Stored records ->
┄┄┄┄┄┄┄┄┄┄┄┄┄┄┄┄┄┄┄┄

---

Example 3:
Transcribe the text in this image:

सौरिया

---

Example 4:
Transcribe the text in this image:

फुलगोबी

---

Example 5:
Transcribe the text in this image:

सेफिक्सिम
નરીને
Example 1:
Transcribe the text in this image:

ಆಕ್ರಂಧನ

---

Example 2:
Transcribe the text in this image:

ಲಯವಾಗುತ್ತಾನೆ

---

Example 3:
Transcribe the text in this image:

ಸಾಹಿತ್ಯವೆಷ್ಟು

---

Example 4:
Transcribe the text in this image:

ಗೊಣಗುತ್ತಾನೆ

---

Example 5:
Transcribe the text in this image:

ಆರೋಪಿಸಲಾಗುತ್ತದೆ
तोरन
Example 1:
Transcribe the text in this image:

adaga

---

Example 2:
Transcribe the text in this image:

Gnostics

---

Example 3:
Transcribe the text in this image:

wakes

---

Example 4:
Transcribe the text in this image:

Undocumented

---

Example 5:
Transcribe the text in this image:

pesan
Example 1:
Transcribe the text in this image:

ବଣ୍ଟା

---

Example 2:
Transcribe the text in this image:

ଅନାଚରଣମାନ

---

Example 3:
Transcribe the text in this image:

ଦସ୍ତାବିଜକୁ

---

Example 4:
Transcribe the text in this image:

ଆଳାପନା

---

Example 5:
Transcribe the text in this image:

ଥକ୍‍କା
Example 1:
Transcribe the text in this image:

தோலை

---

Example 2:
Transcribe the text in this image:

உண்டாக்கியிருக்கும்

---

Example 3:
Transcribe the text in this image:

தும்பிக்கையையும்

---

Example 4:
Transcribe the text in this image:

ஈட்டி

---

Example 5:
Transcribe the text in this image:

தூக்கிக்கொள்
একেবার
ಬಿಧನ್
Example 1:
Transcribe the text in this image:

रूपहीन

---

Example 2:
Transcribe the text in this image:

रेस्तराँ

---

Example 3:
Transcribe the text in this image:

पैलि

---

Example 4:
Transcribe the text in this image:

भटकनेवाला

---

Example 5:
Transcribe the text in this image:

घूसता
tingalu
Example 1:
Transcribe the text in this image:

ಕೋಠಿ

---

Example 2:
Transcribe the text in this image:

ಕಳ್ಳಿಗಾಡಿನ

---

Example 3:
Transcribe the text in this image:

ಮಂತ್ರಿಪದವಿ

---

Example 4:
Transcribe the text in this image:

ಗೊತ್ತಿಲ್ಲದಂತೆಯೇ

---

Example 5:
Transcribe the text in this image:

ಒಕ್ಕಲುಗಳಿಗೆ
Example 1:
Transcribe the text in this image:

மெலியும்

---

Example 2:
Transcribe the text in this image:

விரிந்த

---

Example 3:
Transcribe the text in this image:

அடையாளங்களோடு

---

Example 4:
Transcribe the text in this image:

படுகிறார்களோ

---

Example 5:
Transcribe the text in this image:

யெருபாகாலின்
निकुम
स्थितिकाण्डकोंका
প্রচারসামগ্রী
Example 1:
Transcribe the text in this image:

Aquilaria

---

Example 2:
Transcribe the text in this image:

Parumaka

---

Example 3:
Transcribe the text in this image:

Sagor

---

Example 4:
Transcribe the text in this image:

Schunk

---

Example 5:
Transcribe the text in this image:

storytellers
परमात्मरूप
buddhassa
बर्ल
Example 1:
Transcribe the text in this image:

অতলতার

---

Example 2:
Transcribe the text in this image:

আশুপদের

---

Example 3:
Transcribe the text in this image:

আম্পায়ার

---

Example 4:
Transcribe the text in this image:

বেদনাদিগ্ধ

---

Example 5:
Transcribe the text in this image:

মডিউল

┄┄┄┄┄┄┄┄┄┄┄┄┄┄┄┄┄┄┄┄

Directions for this task -> Copy all of the data above line for line, keeping every character unchanged.

Full response ->
---

Example 3:
Transcribe the text in this image:

सौरिया

---

Example 4:
Transcribe the text in this image:

फुलगोबी

---

Example 5:
Transcribe the text in this image:

सेफिक्सिम
નરીને
Example 1:
Transcribe the text in this image:

ಆಕ್ರಂಧನ

---

Example 2:
Transcribe the text in this image:

ಲಯವಾಗುತ್ತಾನೆ

---

Example 3:
Transcribe the text in this image:

ಸಾಹಿತ್ಯವೆಷ್ಟು

---

Example 4:
Transcribe the text in this image:

ಗೊಣಗುತ್ತಾನೆ

---

Example 5:
Transcribe the text in this image:

ಆರೋಪಿಸಲಾಗುತ್ತದೆ
तोरन
Example 1:
Transcribe the text in this image:

adaga

---

Example 2:
Transcribe the text in this image:

Gnostics

---

Example 3:
Transcribe the text in this image:

wakes

---

Example 4:
Transcribe the text in this image:

Undocumented

---

Example 5:
Transcribe the text in this image:

pesan
Example 1:
Transcribe the text in this image:

ବଣ୍ଟା

---

Example 2:
Transcribe the text in this image:

ଅନାଚରଣମାନ

---

Example 3:
Transcribe the text in this image:

ଦସ୍ତାବିଜକୁ

---

Example 4:
Transcribe the text in this image:

ଆଳାପନା

---

Example 5:
Transcribe the text in this image:

ଥକ୍‍କା
Example 1:
Transcribe the text in this image:

தோலை

---

Example 2:
Transcribe the text in this image:

உண்டாக்கியிருக்கும்

---

Example 3:
Transcribe the text in this image:

தும்பிக்கையையும்

---

Example 4:
Transcribe the text in this image:

ஈட்டி

---

Example 5:
Transcribe the text in this image:

தூக்கிக்கொள்
একেবার
ಬಿಧನ್
Example 1:
Transcribe the text in this image:

रूपहीन

---

Example 2:
Transcribe the text in this image:

रेस्तराँ

---

Example 3:
Transcribe the text in this image:

पैलि

---

Example 4:
Transcribe the text in this image:

भटकनेवाला

---

Example 5:
Transcribe the text in this image:

घूसता
tingalu
Example 1:
Transcribe the text in this image:

ಕೋಠಿ

---

Example 2:
Transcribe the text in this image:

ಕಳ್ಳಿಗಾಡಿನ

---

Example 3:
Transcribe the text in this image:

ಮಂತ್ರಿಪದವಿ

---

Example 4:
Transcribe the text in this image:

ಗೊತ್ತಿಲ್ಲದಂತೆಯೇ

---

Example 5:
Transcribe the text in this image:

ಒಕ್ಕಲುಗಳಿಗೆ
Example 1:
Transcribe the text in this image:

மெலியும்

---

Example 2:
Transcribe the text in this image:

விரிந்த

---

Example 3:
Transcribe the text in this image:

அடையாளங்களோடு

---

Example 4:
Transcribe the text in this image:

படுகிறார்களோ

---

Example 5:
Transcribe the text in this image:

யெருபாகாலின்
निकुम
स्थितिकाण्डकोंका
প্রচারসামগ্রী
Example 1:
Transcribe the text in this image:

Aquilaria

---

Example 2:
Transcribe the text in this image:

Parumaka

---

Example 3:
Transcribe the text in this image:

Sagor

---

Example 4:
Transcribe the text in this image:

Schunk

---

Example 5:
Transcribe the text in this image:

storytellers
परमात्मरूप
buddhassa
बर्ल
Example 1:
Transcribe the text in this image:

অতলতার

---

Example 2:
Transcribe the text in this image:

আশুপদের

---

Example 3:
Transcribe the text in this image:

আম্পায়ার

---

Example 4:
Transcribe the text in this image:

বেদনাদিগ্ধ

---

Example 5:
Transcribe the text in this image:

মডিউল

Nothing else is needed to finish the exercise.